┌──

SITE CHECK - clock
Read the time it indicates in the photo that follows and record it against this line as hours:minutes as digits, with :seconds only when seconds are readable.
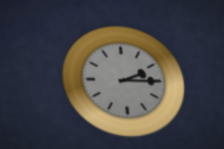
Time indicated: 2:15
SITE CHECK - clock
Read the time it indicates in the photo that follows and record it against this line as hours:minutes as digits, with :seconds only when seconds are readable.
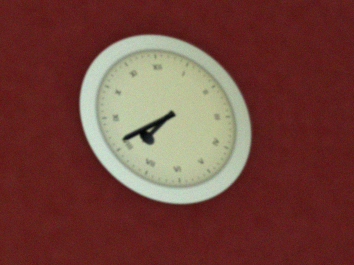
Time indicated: 7:41
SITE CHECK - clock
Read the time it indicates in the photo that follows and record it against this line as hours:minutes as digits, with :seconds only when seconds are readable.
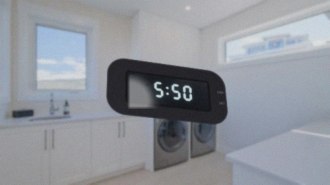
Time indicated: 5:50
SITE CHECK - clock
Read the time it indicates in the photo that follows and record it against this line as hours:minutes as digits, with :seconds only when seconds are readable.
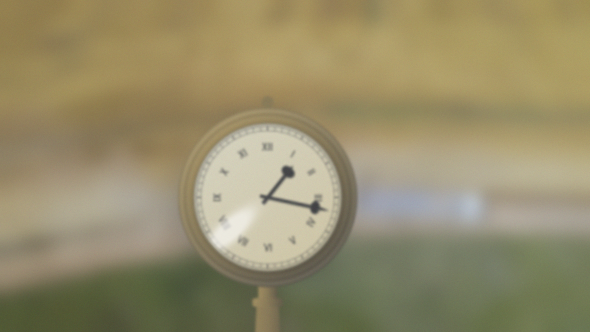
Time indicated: 1:17
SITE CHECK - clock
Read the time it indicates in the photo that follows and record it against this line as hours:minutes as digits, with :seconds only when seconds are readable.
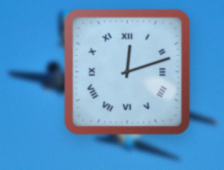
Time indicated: 12:12
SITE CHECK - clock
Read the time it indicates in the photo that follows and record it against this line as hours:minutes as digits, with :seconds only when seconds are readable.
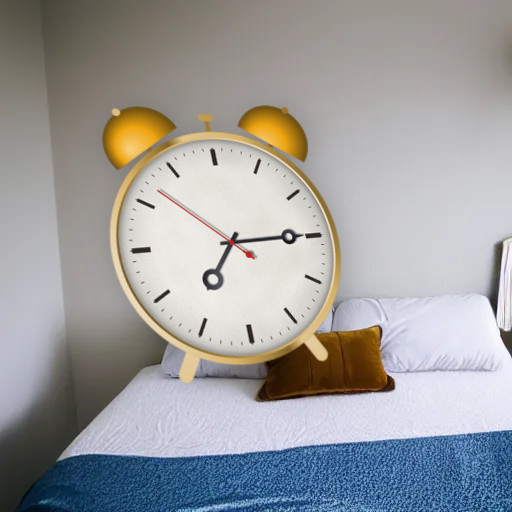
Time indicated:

└──

** WHAT THE TASK ASKS **
Reproduce all of the records above word for word, leaving out the pictures.

** ANSWER TO THIS EXERCISE **
SITE CHECK - clock
Read the time it indicates in the photo that follows and record it against this line as hours:minutes as digits, with :seconds only when seconds are readable.
Time indicated: 2:15
SITE CHECK - clock
Read the time it indicates in the photo that follows and record it against this line as hours:minutes as digits, with :seconds only when seconds are readable.
Time indicated: 7:41
SITE CHECK - clock
Read the time it indicates in the photo that follows and record it against this line as hours:minutes as digits, with :seconds only when seconds are readable.
Time indicated: 5:50
SITE CHECK - clock
Read the time it indicates in the photo that follows and record it against this line as hours:minutes as digits, with :seconds only when seconds are readable.
Time indicated: 1:17
SITE CHECK - clock
Read the time it indicates in the photo that follows and record it against this line as hours:minutes as digits, with :seconds only when seconds are readable.
Time indicated: 12:12
SITE CHECK - clock
Read the time it indicates in the photo that follows and record it against this line as hours:minutes as digits, with :seconds only when seconds are readable.
Time indicated:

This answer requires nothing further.